Word for word, set down every record that appears below.
══ Records to process ══
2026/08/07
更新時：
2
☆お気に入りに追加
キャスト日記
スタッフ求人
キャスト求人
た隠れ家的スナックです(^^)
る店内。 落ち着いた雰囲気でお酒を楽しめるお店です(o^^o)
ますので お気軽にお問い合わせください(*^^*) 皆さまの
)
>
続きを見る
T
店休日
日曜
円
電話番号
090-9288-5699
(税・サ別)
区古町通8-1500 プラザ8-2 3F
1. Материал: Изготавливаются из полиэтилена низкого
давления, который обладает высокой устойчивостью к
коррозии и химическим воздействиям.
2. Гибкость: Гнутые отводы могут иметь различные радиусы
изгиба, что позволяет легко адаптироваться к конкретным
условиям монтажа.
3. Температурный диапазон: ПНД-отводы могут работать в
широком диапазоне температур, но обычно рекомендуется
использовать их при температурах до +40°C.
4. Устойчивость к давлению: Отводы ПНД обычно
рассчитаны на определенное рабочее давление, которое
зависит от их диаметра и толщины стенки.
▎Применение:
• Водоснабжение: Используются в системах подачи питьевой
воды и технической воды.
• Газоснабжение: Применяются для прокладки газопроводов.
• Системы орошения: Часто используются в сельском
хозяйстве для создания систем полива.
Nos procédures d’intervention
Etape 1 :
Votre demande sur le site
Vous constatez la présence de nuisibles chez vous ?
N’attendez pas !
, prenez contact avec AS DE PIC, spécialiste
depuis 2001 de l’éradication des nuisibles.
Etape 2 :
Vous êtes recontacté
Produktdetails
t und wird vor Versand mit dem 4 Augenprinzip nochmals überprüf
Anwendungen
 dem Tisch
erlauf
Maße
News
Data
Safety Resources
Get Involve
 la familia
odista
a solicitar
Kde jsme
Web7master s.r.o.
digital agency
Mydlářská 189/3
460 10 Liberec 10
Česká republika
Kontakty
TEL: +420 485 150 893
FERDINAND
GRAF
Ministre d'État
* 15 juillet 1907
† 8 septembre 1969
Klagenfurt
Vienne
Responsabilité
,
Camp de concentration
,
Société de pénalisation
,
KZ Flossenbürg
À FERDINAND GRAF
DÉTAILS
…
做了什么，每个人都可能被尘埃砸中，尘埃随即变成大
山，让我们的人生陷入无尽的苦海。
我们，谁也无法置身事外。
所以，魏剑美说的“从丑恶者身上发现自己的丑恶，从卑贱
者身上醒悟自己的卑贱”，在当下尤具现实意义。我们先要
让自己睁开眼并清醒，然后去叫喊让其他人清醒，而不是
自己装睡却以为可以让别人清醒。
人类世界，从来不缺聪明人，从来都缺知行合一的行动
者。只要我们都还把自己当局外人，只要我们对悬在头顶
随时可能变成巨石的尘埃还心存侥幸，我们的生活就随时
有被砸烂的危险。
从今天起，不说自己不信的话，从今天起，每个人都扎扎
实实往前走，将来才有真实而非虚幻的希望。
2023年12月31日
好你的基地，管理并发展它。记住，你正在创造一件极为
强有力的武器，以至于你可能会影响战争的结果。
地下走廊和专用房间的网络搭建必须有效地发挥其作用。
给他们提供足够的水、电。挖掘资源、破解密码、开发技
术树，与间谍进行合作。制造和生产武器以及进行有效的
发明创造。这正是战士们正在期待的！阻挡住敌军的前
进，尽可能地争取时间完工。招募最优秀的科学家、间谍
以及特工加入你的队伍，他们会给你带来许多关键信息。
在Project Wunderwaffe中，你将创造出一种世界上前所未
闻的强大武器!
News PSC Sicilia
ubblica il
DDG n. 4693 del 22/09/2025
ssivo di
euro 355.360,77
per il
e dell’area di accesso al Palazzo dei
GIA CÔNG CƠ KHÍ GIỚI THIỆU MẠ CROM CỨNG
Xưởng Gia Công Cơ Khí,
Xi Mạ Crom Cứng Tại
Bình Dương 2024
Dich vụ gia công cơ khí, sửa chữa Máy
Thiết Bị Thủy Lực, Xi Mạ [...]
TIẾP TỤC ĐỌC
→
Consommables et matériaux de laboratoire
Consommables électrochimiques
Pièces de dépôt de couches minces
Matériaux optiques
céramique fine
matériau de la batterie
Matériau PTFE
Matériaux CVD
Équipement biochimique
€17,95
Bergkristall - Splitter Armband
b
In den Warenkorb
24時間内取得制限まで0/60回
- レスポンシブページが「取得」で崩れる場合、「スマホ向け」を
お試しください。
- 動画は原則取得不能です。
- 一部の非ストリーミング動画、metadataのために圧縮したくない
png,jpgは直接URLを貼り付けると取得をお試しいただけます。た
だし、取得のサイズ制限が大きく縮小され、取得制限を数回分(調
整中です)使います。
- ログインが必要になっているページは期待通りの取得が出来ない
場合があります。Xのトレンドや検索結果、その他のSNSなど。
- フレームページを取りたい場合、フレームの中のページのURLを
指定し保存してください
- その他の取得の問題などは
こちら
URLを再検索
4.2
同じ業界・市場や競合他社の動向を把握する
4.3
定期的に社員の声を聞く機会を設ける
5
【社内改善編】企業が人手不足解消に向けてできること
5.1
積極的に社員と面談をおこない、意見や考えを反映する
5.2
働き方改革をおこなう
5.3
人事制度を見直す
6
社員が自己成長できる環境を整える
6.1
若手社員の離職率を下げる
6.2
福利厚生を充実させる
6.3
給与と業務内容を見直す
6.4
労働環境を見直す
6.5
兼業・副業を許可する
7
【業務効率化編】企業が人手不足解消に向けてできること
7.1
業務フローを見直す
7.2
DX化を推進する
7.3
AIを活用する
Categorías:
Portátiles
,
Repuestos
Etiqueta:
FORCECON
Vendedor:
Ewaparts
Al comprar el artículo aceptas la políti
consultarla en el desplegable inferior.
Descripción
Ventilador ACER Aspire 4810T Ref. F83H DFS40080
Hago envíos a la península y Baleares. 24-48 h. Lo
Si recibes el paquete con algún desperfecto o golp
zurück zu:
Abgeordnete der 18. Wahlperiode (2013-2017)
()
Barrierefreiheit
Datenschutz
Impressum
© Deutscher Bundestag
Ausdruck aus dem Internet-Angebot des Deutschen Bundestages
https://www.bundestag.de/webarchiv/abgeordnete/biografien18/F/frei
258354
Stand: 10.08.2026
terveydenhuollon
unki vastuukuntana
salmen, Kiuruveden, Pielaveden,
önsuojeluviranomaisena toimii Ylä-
═══
Result for this task:
2026/08/07
更新時：
2
☆お気に入りに追加
キャスト日記
スタッフ求人
キャスト求人
た隠れ家的スナックです(^^)
る店内。 落ち着いた雰囲気でお酒を楽しめるお店です(o^^o)
ますので お気軽にお問い合わせください(*^^*) 皆さまの
)
>
続きを見る
T
店休日
日曜
円
電話番号
090-9288-5699
(税・サ別)
区古町通8-1500 プラザ8-2 3F
1. Материал: Изготавливаются из полиэтилена низкого
давления, который обладает высокой устойчивостью к
коррозии и химическим воздействиям.
2. Гибкость: Гнутые отводы могут иметь различные радиусы
изгиба, что позволяет легко адаптироваться к конкретным
условиям монтажа.
3. Температурный диапазон: ПНД-отводы могут работать в
широком диапазоне температур, но обычно рекомендуется
использовать их при температурах до +40°C.
4. Устойчивость к давлению: Отводы ПНД обычно
рассчитаны на определенное рабочее давление, которое
зависит от их диаметра и толщины стенки.
▎Применение:
• Водоснабжение: Используются в системах подачи питьевой
воды и технической воды.
• Газоснабжение: Применяются для прокладки газопроводов.
• Системы орошения: Часто используются в сельском
хозяйстве для создания систем полива.
Nos procédures d’intervention
Etape 1 :
Votre demande sur le site
Vous constatez la présence de nuisibles chez vous ?
N’attendez pas !
, prenez contact avec AS DE PIC, spécialiste
depuis 2001 de l’éradication des nuisibles.
Etape 2 :
Vous êtes recontacté
Produktdetails
t und wird vor Versand mit dem 4 Augenprinzip nochmals überprüf
Anwendungen
 dem Tisch
erlauf
Maße
News
Data
Safety Resources
Get Involve
 la familia
odista
a solicitar
Kde jsme
Web7master s.r.o.
digital agency
Mydlářská 189/3
460 10 Liberec 10
Česká republika
Kontakty
TEL: +420 485 150 893
FERDINAND
GRAF
Ministre d'État
* 15 juillet 1907
† 8 septembre 1969
Klagenfurt
Vienne
Responsabilité
,
Camp de concentration
,
Société de pénalisation
,
KZ Flossenbürg
À FERDINAND GRAF
DÉTAILS
…
做了什么，每个人都可能被尘埃砸中，尘埃随即变成大
山，让我们的人生陷入无尽的苦海。
我们，谁也无法置身事外。
所以，魏剑美说的“从丑恶者身上发现自己的丑恶，从卑贱
者身上醒悟自己的卑贱”，在当下尤具现实意义。我们先要
让自己睁开眼并清醒，然后去叫喊让其他人清醒，而不是
自己装睡却以为可以让别人清醒。
人类世界，从来不缺聪明人，从来都缺知行合一的行动
者。只要我们都还把自己当局外人，只要我们对悬在头顶
随时可能变成巨石的尘埃还心存侥幸，我们的生活就随时
有被砸烂的危险。
从今天起，不说自己不信的话，从今天起，每个人都扎扎
实实往前走，将来才有真实而非虚幻的希望。
2023年12月31日
好你的基地，管理并发展它。记住，你正在创造一件极为
强有力的武器，以至于你可能会影响战争的结果。
地下走廊和专用房间的网络搭建必须有效地发挥其作用。
给他们提供足够的水、电。挖掘资源、破解密码、开发技
术树，与间谍进行合作。制造和生产武器以及进行有效的
发明创造。这正是战士们正在期待的！阻挡住敌军的前
进，尽可能地争取时间完工。招募最优秀的科学家、间谍
以及特工加入你的队伍，他们会给你带来许多关键信息。
在Project Wunderwaffe中，你将创造出一种世界上前所未
闻的强大武器!
News PSC Sicilia
ubblica il
DDG n. 4693 del 22/09/2025
ssivo di
euro 355.360,77
per il
e dell’area di accesso al Palazzo dei
GIA CÔNG CƠ KHÍ GIỚI THIỆU MẠ CROM CỨNG
Xưởng Gia Công Cơ Khí,
Xi Mạ Crom Cứng Tại
Bình Dương 2024
Dich vụ gia công cơ khí, sửa chữa Máy
Thiết Bị Thủy Lực, Xi Mạ [...]
TIẾP TỤC ĐỌC
→
Consommables et matériaux de laboratoire
Consommables électrochimiques
Pièces de dépôt de couches minces
Matériaux optiques
céramique fine
matériau de la batterie
Matériau PTFE
Matériaux CVD
Équipement biochimique
€17,95
Bergkristall - Splitter Armband
b
In den Warenkorb
24時間内取得制限まで0/60回
- レスポンシブページが「取得」で崩れる場合、「スマホ向け」を
お試しください。
- 動画は原則取得不能です。
- 一部の非ストリーミング動画、metadataのために圧縮したくない
png,jpgは直接URLを貼り付けると取得をお試しいただけます。た
だし、取得のサイズ制限が大きく縮小され、取得制限を数回分(調
整中です)使います。
- ログインが必要になっているページは期待通りの取得が出来ない
場合があります。Xのトレンドや検索結果、その他のSNSなど。
- フレームページを取りたい場合、フレームの中のページのURLを
指定し保存してください
- その他の取得の問題などは
こちら
URLを再検索
4.2
同じ業界・市場や競合他社の動向を把握する
4.3
定期的に社員の声を聞く機会を設ける
5
【社内改善編】企業が人手不足解消に向けてできること
5.1
積極的に社員と面談をおこない、意見や考えを反映する
5.2
働き方改革をおこなう
5.3
人事制度を見直す
6
社員が自己成長できる環境を整える
6.1
若手社員の離職率を下げる
6.2
福利厚生を充実させる
6.3
給与と業務内容を見直す
6.4
労働環境を見直す
6.5
兼業・副業を許可する
7
【業務効率化編】企業が人手不足解消に向けてできること
7.1
業務フローを見直す
7.2
DX化を推進する
7.3
AIを活用する
Categorías:
Portátiles
,
Repuestos
Etiqueta:
FORCECON
Vendedor:
Ewaparts
Al comprar el artículo aceptas la políti
consultarla en el desplegable inferior.
Descripción
Ventilador ACER Aspire 4810T Ref. F83H DFS40080
Hago envíos a la península y Baleares. 24-48 h. Lo
Si recibes el paquete con algún desperfecto o golp
zurück zu:
Abgeordnete der 18. Wahlperiode (2013-2017)
()
Barrierefreiheit
Datenschutz
Impressum
© Deutscher Bundestag
Ausdruck aus dem Internet-Angebot des Deutschen Bundestages
https://www.bundestag.de/webarchiv/abgeordnete/biografien18/F/frei
258354
Stand: 10.08.2026
terveydenhuollon
unki vastuukuntana
salmen, Kiuruveden, Pielaveden,
önsuojeluviranomaisena toimii Ylä-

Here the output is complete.